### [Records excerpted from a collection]
◆ ◆ ◆ ◆
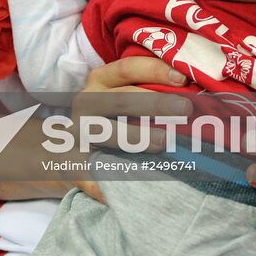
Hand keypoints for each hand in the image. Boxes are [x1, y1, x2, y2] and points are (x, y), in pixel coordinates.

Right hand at [71, 56, 191, 204]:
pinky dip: (105, 182)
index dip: (154, 70)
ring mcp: (76, 132)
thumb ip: (146, 91)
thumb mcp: (117, 95)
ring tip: (164, 141)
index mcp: (100, 80)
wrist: (64, 145)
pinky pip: (89, 173)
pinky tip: (123, 188)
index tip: (182, 79)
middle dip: (155, 103)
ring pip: (107, 132)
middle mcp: (86, 102)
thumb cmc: (106, 115)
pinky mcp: (71, 163)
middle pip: (122, 99)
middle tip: (185, 110)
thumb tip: (191, 94)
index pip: (128, 68)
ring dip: (137, 137)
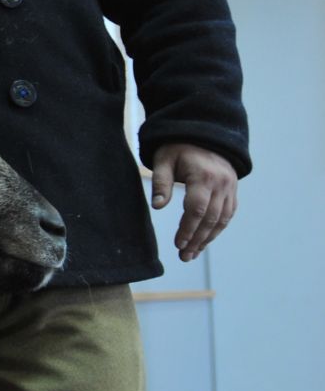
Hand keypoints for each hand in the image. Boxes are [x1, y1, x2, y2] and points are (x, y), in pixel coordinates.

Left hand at [150, 144, 238, 261]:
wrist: (204, 134)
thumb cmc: (179, 148)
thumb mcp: (164, 160)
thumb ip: (160, 182)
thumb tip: (157, 206)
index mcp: (203, 175)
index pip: (197, 209)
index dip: (187, 229)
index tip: (178, 244)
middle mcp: (221, 183)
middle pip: (210, 218)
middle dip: (197, 240)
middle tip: (184, 256)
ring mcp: (230, 187)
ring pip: (221, 219)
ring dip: (207, 239)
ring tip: (192, 254)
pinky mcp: (232, 190)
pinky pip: (228, 214)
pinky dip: (217, 230)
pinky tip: (205, 240)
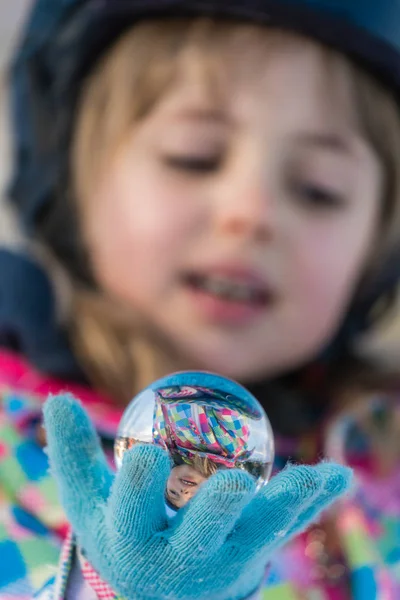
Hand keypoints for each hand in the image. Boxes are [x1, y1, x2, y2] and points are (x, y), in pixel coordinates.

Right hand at [44, 394, 352, 599]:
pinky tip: (338, 477)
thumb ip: (72, 452)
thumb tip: (56, 399)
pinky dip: (313, 501)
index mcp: (132, 543)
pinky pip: (285, 526)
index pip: (130, 515)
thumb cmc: (117, 530)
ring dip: (289, 503)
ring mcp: (224, 563)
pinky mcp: (253, 556)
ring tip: (319, 477)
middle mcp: (181, 561)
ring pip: (260, 532)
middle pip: (201, 534)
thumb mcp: (89, 498)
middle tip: (235, 481)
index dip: (137, 488)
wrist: (153, 593)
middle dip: (217, 510)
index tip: (146, 454)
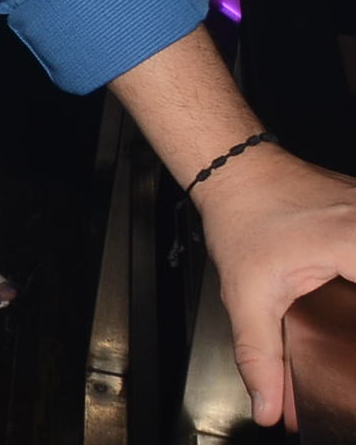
◆ ◆ ◆ ◆
### [What the exercise asks]
Reproduce only the lines of the records from the start up to and including the line that holds "middle pip: (122, 99)"; do not carry over any picture.

### [Task answer]
Hand keypoints for each hand in the image. Boxes are [x1, y1, x2, y2] and points are (x, y), in pixel coordinates.

Right hand at [71, 56, 191, 204]:
pinky dip: (105, 182)
index dip: (154, 70)
ring mcp: (76, 132)
thumb ip: (146, 91)
thumb mcp: (117, 95)
ring tip: (164, 141)
index mcp: (100, 80)
wrist: (64, 145)
pinky pip: (89, 173)
pinky tip: (123, 188)
index tip: (182, 79)
middle dip: (155, 103)
ring pip: (107, 132)
middle mcp: (86, 102)
thumb cmc: (106, 115)
pinky mcp: (71, 163)
middle pip: (122, 99)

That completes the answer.